National medical school accreditor drops remaining DEI requirements
The largest and only national accrediting body for medical schools has dropped its remaining diversity, equity and inclusion language from its accreditation standards.
The Liaison Committee on Medical Education recently released its 2027–2028 standards, having quietly removed a previous requirement that medical curricula include instruction on biases that may exist in students, in others, and in the “healthcare delivery process.”
That standard, Standard 7.6, no longer contains reference to diversity, bias or inequities as it did in the 2026-2027 standards.
The committee had removed a separate standard last May that required medical schools to have diversity programs after the Trump administration had issued an executive order calling for accrediting institutions to drop DEI from their accreditation criteria.

Dataset ::
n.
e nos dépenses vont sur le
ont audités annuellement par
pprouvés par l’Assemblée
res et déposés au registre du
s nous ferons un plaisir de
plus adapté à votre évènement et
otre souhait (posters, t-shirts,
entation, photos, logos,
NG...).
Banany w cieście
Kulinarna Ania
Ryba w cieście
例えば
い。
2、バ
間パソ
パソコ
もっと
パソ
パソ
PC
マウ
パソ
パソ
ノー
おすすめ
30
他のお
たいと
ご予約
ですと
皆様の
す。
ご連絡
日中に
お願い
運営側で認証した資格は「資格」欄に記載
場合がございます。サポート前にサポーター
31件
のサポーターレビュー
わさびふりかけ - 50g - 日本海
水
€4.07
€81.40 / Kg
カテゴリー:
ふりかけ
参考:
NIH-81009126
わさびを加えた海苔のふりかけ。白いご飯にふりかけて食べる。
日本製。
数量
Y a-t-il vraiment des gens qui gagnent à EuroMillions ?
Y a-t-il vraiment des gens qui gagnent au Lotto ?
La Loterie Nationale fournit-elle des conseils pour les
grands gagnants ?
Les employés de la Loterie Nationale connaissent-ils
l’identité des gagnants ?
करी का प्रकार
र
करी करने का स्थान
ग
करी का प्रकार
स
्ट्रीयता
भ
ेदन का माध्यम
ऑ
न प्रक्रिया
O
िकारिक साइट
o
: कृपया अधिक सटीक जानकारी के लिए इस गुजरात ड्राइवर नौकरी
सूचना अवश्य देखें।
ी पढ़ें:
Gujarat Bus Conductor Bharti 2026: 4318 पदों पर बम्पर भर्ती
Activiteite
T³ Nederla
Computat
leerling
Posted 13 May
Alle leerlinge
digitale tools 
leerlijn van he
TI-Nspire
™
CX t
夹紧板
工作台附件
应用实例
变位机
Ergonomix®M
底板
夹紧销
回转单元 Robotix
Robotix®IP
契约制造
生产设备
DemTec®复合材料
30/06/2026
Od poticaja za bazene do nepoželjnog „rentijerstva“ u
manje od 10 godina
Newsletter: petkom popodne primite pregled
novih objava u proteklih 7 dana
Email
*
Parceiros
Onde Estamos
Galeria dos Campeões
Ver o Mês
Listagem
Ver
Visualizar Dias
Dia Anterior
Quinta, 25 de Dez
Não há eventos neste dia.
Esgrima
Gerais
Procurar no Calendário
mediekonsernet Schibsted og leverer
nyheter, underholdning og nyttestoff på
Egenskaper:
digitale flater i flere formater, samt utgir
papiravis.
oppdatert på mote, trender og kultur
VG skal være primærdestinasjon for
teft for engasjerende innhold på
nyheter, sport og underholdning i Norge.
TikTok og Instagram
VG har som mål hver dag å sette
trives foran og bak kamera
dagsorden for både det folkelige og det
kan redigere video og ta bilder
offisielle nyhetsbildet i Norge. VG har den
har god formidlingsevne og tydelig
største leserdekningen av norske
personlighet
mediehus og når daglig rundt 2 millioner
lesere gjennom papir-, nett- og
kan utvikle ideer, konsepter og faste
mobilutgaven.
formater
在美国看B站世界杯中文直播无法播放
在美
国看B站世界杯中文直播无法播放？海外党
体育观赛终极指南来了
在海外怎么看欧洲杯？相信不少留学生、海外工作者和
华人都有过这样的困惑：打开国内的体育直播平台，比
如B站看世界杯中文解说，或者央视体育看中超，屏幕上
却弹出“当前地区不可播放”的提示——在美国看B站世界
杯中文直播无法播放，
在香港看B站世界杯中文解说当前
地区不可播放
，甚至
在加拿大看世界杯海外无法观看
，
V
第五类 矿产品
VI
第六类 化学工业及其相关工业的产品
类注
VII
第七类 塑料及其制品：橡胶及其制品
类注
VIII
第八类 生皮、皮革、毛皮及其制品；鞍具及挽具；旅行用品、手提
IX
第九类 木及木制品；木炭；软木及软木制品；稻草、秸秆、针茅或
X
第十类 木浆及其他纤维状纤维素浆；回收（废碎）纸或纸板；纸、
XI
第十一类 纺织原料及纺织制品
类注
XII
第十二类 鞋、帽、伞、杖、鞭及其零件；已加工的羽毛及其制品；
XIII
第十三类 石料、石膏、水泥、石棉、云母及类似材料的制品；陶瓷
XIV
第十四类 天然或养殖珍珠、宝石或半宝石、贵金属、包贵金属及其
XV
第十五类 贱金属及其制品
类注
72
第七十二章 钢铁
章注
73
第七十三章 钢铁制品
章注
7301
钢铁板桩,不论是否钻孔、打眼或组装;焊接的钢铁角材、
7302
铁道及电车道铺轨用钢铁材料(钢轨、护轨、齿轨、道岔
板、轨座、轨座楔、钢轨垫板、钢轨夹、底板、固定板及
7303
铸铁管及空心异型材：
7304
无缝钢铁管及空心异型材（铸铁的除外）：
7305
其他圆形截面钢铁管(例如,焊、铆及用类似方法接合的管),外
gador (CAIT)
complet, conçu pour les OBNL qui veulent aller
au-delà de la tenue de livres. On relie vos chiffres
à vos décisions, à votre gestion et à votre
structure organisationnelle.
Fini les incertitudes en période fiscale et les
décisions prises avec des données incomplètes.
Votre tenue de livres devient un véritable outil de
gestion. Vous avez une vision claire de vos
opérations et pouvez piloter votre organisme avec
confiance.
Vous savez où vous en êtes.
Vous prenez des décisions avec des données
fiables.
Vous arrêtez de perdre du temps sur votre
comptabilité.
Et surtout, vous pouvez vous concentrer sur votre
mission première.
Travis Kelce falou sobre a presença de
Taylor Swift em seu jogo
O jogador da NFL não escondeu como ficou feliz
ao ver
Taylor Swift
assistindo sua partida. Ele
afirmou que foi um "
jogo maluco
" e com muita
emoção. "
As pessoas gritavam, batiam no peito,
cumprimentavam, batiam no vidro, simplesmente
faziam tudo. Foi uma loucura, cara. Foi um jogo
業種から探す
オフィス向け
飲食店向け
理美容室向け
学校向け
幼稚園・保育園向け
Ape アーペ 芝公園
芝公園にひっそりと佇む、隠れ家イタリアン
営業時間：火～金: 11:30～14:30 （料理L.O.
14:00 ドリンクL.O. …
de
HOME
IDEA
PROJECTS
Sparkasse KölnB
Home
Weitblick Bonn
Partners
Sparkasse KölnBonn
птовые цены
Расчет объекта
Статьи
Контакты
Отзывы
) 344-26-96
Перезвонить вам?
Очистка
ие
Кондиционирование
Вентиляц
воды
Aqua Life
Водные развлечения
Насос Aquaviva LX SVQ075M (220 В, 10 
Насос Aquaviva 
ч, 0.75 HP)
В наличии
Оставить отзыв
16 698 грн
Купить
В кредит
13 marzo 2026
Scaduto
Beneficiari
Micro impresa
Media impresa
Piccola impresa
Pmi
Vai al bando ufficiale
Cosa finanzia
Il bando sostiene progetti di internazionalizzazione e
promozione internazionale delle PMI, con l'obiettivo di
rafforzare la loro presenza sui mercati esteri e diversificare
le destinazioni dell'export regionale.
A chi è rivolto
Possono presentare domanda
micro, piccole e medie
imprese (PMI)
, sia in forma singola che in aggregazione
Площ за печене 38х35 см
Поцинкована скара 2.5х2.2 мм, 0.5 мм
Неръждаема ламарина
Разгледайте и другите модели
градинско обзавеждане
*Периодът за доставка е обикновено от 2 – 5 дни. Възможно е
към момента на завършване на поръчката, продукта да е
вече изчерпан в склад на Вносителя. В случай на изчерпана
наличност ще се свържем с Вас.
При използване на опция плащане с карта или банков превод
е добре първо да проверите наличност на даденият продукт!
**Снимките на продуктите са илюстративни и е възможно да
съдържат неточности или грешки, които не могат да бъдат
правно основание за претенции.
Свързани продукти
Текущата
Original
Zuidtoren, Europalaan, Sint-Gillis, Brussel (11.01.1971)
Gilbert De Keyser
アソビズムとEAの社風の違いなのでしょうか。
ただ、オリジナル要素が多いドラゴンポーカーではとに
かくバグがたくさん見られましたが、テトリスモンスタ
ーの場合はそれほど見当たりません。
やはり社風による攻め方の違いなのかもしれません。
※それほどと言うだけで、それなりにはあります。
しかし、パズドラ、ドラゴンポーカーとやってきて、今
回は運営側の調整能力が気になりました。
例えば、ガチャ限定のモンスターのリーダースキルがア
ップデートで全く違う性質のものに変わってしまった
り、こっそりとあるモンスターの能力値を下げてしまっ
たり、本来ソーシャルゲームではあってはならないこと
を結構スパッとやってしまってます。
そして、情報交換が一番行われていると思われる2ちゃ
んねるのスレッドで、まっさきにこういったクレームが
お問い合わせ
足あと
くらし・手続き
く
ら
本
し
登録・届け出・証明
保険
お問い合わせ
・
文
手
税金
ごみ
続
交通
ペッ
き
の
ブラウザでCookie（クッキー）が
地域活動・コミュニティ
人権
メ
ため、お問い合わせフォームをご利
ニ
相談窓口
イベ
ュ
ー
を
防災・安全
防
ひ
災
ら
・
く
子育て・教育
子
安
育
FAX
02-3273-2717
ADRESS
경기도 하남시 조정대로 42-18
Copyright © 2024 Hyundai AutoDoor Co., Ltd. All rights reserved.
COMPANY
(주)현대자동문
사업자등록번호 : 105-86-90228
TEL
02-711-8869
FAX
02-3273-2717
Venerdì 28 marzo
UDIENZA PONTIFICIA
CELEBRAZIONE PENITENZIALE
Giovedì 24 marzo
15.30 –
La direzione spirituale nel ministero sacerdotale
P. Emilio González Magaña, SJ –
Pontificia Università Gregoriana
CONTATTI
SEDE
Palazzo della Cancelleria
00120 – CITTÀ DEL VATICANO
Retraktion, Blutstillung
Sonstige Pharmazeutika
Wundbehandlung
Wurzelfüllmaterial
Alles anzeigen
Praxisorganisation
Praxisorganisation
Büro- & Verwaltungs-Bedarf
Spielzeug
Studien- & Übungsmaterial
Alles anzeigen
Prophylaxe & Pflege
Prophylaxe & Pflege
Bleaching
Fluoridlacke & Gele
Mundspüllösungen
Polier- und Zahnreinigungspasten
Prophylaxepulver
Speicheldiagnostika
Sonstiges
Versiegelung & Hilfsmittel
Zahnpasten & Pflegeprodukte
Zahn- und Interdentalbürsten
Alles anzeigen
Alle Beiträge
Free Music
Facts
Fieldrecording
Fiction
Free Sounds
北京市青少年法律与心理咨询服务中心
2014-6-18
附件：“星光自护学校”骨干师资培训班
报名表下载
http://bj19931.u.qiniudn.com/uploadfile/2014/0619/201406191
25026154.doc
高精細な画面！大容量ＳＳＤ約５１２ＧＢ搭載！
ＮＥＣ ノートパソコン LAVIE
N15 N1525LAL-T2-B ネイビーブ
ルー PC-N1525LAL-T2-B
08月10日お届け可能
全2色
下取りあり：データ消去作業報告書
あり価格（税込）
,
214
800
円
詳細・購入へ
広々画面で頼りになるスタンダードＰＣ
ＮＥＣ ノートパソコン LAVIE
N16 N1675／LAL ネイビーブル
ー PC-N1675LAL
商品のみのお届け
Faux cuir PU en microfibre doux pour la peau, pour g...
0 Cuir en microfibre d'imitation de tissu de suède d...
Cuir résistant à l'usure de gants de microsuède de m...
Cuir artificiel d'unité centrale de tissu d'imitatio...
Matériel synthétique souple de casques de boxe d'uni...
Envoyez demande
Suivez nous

Task list ::
A. Edit the medical school accreditation article from "National medical school" up to and including "their accreditation criteria.", changing "medical schools" to "medical colleges".
B. According to the medical school accreditation article, which terms does Standard 7.6 no longer refer to? List each one.

Answer section ::
A.
National medical school accreditor drops remaining DEI requirements
The largest and only national accrediting body for medical colleges has dropped its remaining diversity, equity and inclusion language from its accreditation standards.
The Liaison Committee on Medical Education recently released its 2027–2028 standards, having quietly removed a previous requirement that medical curricula include instruction on biases that may exist in students, in others, and in the “healthcare delivery process.”
That standard, Standard 7.6, no longer contains reference to diversity, bias or inequities as it did in the 2026-2027 standards.
The committee had removed a separate standard last May that required medical colleges to have diversity programs after the Trump administration had issued an executive order calling for accrediting institutions to drop DEI from their accreditation criteria.

B. diversity, bias, inequities